MAU23302 Euclidean and non-Euclidean geometry

Assessment Details

• This module is examined in a 2-hour examination at the end of Semester 2.
• Students are assessed based on the exam alone.
• Any failed components are reassessed, if necessary, by an exam in the reassessment session.

Contact Hours

11 weeks of teaching with 3 lectures per week.

Learning Outcomes

On successful completion of this module, students will be able to

• Justify with reasoned logical arguments basic properties of triangles, circles and polygons in the Euclidean plane on the basis of recognized principles of synthetic geometry.
• Identify, and justify with reasoned logical arguments, significant geometric principles that are common to both Euclidean and non-Euclidean geometries, and also other geometric principles characteristic of non-Euclidean geometry.
• Provide mathematical proofs of aspects of spatial intuition that do not involve the use of Cartesian coordinate systems and calculations in algebra.

Module Content

The initial focus is on the early books of Euclid's Elements of Geometry.

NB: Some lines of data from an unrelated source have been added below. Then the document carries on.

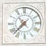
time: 7:37
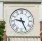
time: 9:26
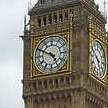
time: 4:49
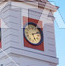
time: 5:11
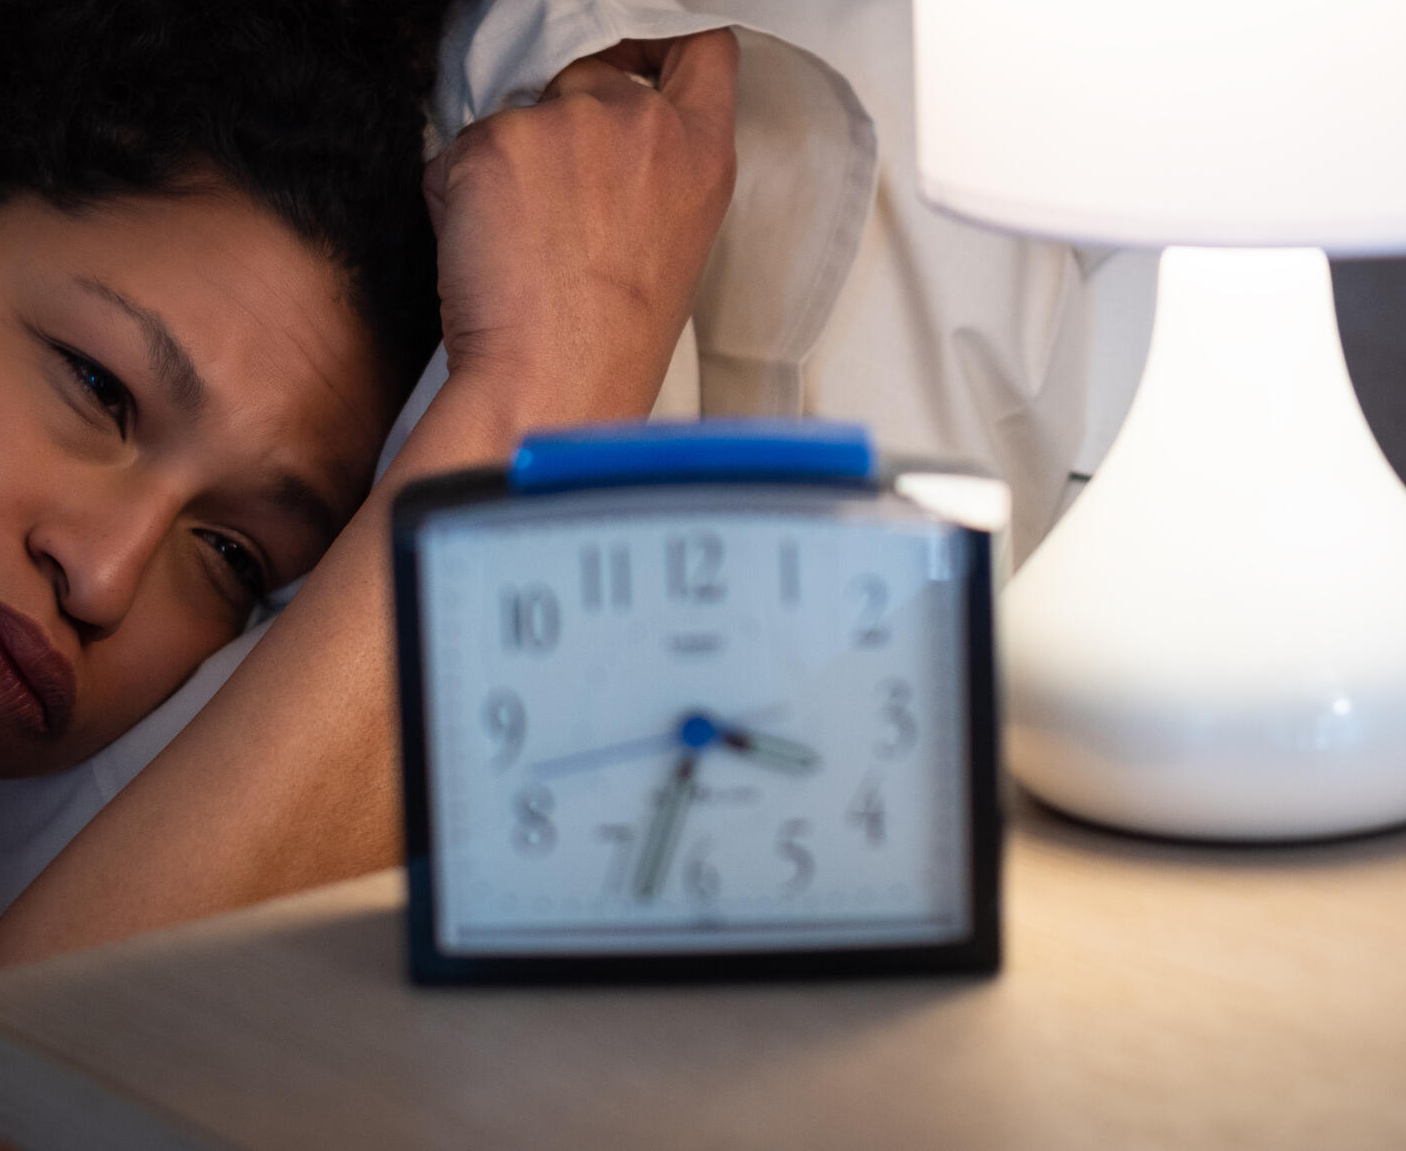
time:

The focus then switches to the construction of the hyperbolic plane, satisfying the postulates of Euclidean geometry with the exception of the Parallel Postulate, using methods of coordinate geometry in two and three dimensions.

• Euclidean geometry: an exploration of Euclid's Elements of Geometry, based on editions freely available online, with detailed discussion of selected propositions contained in the first four books, and including the geometric construction of a regular pentagon with straightedge and compass.
• Non-Euclidean geometry: stereographic projection; inversions of the Euclidean plane; conformal properties of stereographic projection and inversions, and their action on lines and circles; construction of the hyperbolic plane, hyperbolic geometry.